Input for this task Start Marker

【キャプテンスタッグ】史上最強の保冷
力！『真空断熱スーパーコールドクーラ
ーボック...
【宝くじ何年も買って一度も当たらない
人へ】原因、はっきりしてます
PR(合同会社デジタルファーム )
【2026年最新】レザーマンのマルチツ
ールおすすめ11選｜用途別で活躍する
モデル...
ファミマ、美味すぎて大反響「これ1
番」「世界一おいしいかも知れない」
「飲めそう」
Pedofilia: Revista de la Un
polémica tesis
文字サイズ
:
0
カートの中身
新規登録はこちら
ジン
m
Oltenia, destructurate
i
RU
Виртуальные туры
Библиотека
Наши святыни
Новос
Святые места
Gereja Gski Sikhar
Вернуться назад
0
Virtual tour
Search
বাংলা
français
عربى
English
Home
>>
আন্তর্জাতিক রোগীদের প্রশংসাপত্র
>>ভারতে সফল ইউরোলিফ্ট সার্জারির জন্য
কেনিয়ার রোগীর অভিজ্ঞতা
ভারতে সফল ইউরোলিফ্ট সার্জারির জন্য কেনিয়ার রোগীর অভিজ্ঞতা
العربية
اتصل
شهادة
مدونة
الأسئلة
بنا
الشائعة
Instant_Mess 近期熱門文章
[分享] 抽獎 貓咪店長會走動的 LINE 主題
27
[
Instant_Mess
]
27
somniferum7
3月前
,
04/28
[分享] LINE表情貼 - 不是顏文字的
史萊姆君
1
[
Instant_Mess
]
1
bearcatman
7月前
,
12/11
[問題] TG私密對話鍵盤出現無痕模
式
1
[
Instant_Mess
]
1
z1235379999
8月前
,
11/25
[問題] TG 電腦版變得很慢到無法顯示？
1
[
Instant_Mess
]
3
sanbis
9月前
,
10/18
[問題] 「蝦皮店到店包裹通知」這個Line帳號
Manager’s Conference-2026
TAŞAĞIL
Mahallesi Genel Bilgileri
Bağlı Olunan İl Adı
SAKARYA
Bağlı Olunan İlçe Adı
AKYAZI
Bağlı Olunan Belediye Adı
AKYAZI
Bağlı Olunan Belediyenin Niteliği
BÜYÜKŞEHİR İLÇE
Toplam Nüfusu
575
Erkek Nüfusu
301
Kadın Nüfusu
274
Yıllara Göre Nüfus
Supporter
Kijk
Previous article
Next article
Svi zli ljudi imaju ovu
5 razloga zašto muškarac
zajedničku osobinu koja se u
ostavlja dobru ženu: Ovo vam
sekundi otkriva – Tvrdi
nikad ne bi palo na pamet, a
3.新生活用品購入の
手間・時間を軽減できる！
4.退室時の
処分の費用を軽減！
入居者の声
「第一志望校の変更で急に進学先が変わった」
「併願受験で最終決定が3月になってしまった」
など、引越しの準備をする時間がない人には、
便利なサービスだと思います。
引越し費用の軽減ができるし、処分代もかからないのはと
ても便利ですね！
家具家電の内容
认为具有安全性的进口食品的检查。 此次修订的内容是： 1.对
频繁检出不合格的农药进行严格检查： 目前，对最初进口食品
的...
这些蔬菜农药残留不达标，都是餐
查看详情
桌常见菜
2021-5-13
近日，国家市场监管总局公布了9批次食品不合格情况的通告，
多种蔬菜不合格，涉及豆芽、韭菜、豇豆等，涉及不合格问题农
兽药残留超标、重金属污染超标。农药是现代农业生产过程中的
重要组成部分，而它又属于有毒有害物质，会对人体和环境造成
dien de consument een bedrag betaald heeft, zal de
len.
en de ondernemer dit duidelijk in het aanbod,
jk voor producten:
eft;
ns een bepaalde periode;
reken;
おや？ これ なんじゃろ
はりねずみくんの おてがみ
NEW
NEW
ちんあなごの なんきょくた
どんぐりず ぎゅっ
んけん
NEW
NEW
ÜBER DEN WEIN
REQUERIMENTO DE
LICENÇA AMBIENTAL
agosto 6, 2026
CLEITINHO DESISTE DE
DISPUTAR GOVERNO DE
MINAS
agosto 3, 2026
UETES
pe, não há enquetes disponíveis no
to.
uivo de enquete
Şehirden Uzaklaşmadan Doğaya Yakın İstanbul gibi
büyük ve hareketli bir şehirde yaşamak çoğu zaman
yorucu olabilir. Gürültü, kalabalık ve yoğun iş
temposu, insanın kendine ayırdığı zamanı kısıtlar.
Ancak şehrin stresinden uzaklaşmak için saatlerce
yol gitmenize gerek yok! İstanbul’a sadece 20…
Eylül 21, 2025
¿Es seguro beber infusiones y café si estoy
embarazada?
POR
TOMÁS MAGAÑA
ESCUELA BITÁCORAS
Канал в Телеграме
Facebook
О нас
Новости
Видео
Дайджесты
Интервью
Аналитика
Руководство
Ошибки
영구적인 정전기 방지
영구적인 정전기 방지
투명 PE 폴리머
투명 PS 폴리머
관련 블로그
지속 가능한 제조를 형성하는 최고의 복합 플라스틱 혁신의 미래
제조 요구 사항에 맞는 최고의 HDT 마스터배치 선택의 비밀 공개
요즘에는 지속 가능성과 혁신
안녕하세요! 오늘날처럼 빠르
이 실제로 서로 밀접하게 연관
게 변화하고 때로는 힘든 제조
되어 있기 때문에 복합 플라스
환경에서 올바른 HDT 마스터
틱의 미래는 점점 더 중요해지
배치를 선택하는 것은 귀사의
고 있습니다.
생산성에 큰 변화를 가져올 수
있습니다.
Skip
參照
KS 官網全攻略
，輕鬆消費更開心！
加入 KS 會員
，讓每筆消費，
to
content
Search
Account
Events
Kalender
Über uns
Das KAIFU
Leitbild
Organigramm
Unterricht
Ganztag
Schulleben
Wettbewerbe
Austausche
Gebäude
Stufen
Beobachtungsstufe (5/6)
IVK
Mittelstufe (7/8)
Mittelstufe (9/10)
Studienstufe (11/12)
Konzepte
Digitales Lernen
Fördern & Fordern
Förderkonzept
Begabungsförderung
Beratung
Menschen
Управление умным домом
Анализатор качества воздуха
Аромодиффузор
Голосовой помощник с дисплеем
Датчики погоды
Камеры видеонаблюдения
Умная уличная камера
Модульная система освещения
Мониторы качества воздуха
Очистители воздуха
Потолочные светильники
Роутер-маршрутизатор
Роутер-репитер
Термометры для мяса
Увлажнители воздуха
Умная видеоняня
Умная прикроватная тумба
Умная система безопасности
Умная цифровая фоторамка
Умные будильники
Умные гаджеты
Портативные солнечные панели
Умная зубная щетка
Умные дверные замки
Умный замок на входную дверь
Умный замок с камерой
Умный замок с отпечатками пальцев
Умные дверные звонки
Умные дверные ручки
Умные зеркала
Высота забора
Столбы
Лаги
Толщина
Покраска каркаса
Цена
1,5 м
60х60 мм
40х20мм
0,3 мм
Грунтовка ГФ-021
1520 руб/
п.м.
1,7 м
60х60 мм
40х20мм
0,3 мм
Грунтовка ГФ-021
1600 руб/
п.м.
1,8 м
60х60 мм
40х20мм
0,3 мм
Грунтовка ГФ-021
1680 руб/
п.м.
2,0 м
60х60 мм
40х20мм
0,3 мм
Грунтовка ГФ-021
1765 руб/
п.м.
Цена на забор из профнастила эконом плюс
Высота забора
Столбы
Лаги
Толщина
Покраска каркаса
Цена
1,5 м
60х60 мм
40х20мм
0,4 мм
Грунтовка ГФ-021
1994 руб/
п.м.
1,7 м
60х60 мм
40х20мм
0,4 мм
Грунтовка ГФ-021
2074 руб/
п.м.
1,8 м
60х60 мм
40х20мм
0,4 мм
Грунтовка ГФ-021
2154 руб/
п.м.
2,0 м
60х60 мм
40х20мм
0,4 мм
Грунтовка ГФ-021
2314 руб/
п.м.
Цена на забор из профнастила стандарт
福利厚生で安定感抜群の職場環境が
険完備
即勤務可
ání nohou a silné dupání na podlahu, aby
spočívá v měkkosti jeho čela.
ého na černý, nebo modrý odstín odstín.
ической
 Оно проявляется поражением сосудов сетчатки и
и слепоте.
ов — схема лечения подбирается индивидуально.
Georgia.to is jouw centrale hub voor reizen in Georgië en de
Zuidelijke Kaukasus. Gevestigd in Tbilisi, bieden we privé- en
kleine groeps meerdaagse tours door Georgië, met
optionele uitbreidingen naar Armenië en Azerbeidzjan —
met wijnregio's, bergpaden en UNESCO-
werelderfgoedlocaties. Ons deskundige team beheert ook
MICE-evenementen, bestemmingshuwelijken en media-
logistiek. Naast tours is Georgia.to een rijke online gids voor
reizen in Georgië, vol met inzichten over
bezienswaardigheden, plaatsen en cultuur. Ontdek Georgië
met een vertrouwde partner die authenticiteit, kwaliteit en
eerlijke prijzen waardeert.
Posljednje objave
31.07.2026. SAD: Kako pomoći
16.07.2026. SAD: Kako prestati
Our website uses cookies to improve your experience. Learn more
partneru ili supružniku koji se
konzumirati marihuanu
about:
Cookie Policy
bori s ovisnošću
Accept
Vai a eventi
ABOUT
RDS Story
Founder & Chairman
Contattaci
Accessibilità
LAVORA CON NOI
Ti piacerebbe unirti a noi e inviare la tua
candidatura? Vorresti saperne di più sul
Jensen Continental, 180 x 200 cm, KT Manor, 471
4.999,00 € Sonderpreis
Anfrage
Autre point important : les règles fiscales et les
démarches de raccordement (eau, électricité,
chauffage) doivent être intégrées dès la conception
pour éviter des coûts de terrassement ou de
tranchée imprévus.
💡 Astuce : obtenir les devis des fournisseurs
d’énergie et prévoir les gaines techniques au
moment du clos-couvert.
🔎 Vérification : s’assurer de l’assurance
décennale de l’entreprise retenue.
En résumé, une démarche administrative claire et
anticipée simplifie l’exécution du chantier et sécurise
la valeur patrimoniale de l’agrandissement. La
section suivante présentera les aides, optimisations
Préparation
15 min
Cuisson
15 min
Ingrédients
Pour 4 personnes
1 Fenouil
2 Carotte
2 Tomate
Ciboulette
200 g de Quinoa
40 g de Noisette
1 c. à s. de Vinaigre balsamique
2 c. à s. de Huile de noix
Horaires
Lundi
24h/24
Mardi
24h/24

Input for this task End Marker

Transcribe everything from the start of the data down to the line containing "Svi zli ljudi imaju ovu", including that line, keeping each line unchanged.

*Written response*:
【キャプテンスタッグ】史上最強の保冷
力！『真空断熱スーパーコールドクーラ
ーボック...
【宝くじ何年も買って一度も当たらない
人へ】原因、はっきりしてます
PR(合同会社デジタルファーム )
【2026年最新】レザーマンのマルチツ
ールおすすめ11選｜用途別で活躍する
モデル...
ファミマ、美味すぎて大反響「これ1
番」「世界一おいしいかも知れない」
「飲めそう」
Pedofilia: Revista de la Un
polémica tesis
文字サイズ
:
0
カートの中身
新規登録はこちら
ジン
m
Oltenia, destructurate
i
RU
Виртуальные туры
Библиотека
Наши святыни
Новос
Святые места
Gereja Gski Sikhar
Вернуться назад
0
Virtual tour
Search
বাংলা
français
عربى
English
Home
>>
আন্তর্জাতিক রোগীদের প্রশংসাপত্র
>>ভারতে সফল ইউরোলিফ্ট সার্জারির জন্য
কেনিয়ার রোগীর অভিজ্ঞতা
ভারতে সফল ইউরোলিফ্ট সার্জারির জন্য কেনিয়ার রোগীর অভিজ্ঞতা
العربية
اتصل
شهادة
مدونة
الأسئلة
بنا
الشائعة
Instant_Mess 近期熱門文章
[分享] 抽獎 貓咪店長會走動的 LINE 主題
27
[
Instant_Mess
]
27
somniferum7
3月前
,
04/28
[分享] LINE表情貼 - 不是顏文字的
史萊姆君
1
[
Instant_Mess
]
1
bearcatman
7月前
,
12/11
[問題] TG私密對話鍵盤出現無痕模
式
1
[
Instant_Mess
]
1
z1235379999
8月前
,
11/25
[問題] TG 電腦版變得很慢到無法顯示？
1
[
Instant_Mess
]
3
sanbis
9月前
,
10/18
[問題] 「蝦皮店到店包裹通知」這個Line帳號
Manager’s Conference-2026
TAŞAĞIL
Mahallesi Genel Bilgileri
Bağlı Olunan İl Adı
SAKARYA
Bağlı Olunan İlçe Adı
AKYAZI
Bağlı Olunan Belediye Adı
AKYAZI
Bağlı Olunan Belediyenin Niteliği
BÜYÜKŞEHİR İLÇE
Toplam Nüfusu
575
Erkek Nüfusu
301
Kadın Nüfusu
274
Yıllara Göre Nüfus
Supporter
Kijk
Previous article
Next article
Svi zli ljudi imaju ovu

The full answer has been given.